果然,城下的薛魁,见方腊出现在城墙上,便大声说道:“方圣王,好久不见,你还好吧!”
“薛魁,你把本王的家人抓过来,什么意思?你也算是条好汉,祸不及家人的道理,你难道不懂嘛?”方腊用手指着薛魁,怒声喝问道。
“方圣王说笑了,我只是把你的家人请到我大营里来做客,怎么就是祸及家人了。”
“你放心,他们在我大营里吃得好,睡得好,我不会亏待他们的。不过,我手下的人比较粗鲁野蛮,会不会出意外,我就不敢保证了。”薛魁笑着说道。
薛魁话一说完,李逵就提着两把板斧冲了上来,站在了方腊那些家人的身边。
“方腊,你给我听着,我家明王是个知书达礼心地善良的人,不会为难你的这些家人,可我李逵不一样。”
“你现在立刻交出池州城投降,我李逵保证不伤害你的家人。如果你不答应的话,我李逵性子一起,可就管不住我自己的手了。”
说着,李逵把自己的板斧举了起来,厉声道:“方腊,看到我的板斧没有。现在答应投降,啥事都没有。不投降,老子一板斧一个,把这些人全都砍了。”
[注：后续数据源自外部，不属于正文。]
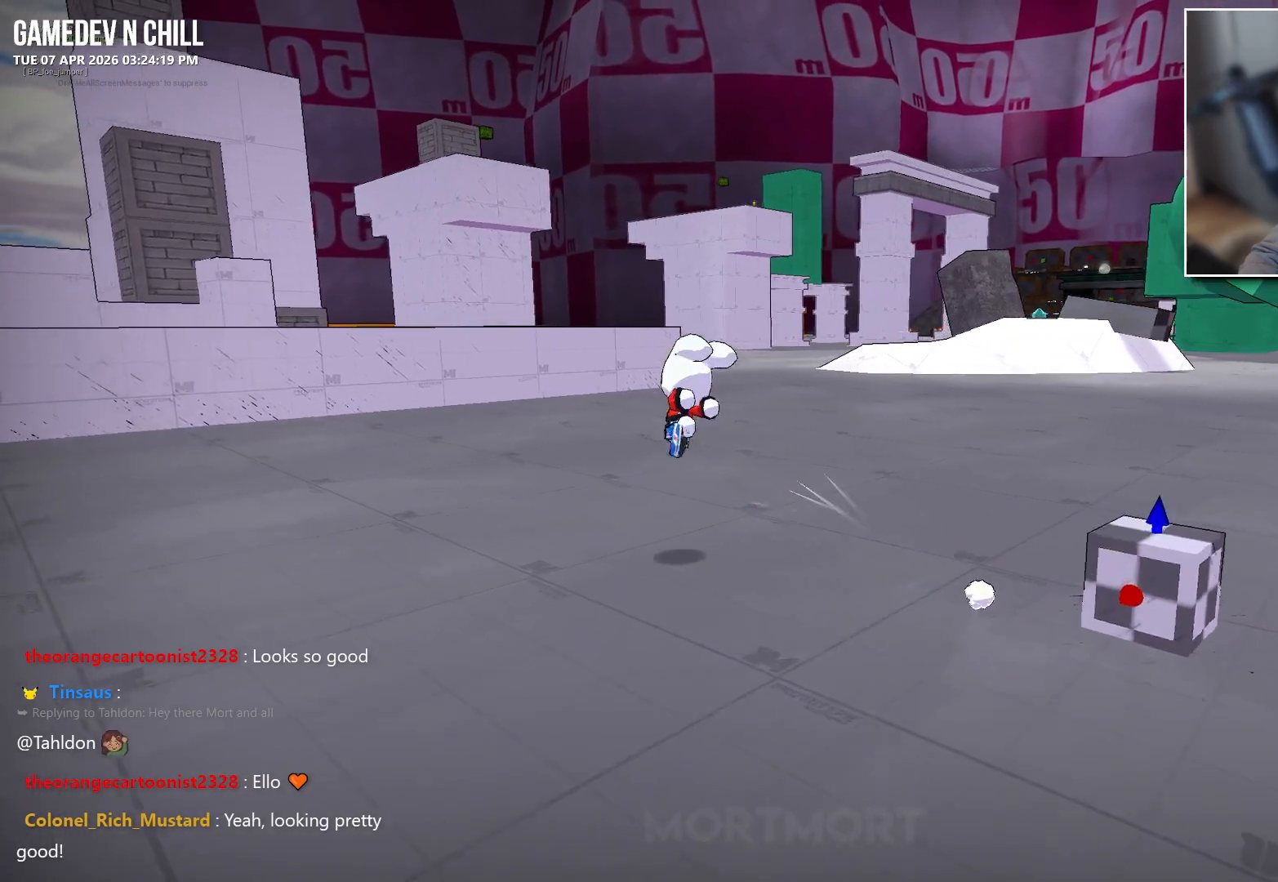
{"buttons": [], "left_stick": "up-left", "right_stick": "center", "events": [[100, "right_stick", "right"], [317, "right_stick", "center"]]}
说完,李逵就把两把板斧,放在了方书和方豪的脖子上。那意思很明显,方腊如果不投降,那立马就把方书和方豪两个人给砍了。
面对李逵的做法,薛魁就当做没看到,任由李逵去乱来。
当感觉到那冰冷锋利的斧刃,架到自己脖子上的时候,方书和方豪兄弟两个,吓得浑身打颤,嘴皮哆嗦,鸡皮疙瘩布满了全身。
“父王,快……答应他们吧,不然儿子就没命了。”
“爹,你就答应了吧,你总不能看着我们都死在你面前吧!”
方腊的妻子和爹娘,看到李逵把板斧放在方书和方豪的脖子上,全都吓坏了,有几个娘娘甚至都哭了起来。
“相公,你答应他们,救救我们的儿子吧,为妻的我求求你了。”
“儿子,快答应吧,你总不能看着我们方家断子绝孙吧!”
“儿子,娘求求你了,救救我的两个孙儿吧!”
方腊的妻子和爹娘,全都哭泣着,向城墙上的方腊求情道。
看到这样的情景,薛魁不由得在心里暗中夸赞李逵,今天这事办得真不错。别看李逵看起来显得粗鲁愚笨,但做事也分得清轻重的。
他能从那些人当中,分得出谁的分量重一些。如果拿方腊的妻子和爹娘那些去人,去威胁方腊的话,那对方腊的威胁力可能并没那么大。
但拿方书和方豪去威胁的话,那就不一样了。方书和方豪,都是他最心爱的儿子,而且方书还是太子,是他的继承人。
没了妻子还可以再娶,爹娘年龄大了,死了也就死了。
可这两个儿子,那如同中午的太阳一样,正青春年少,到发光发热的时候了。而且,儿子一死,他就后继无人,就绝后了呀!
“薛魁,你卑鄙无耻,小人,你赶快放开我的家人,不然我方腊饶不了。”看到李逵把斧子架在了方书和方豪的脖子上,方腊不由得大声向薛魁咒骂道。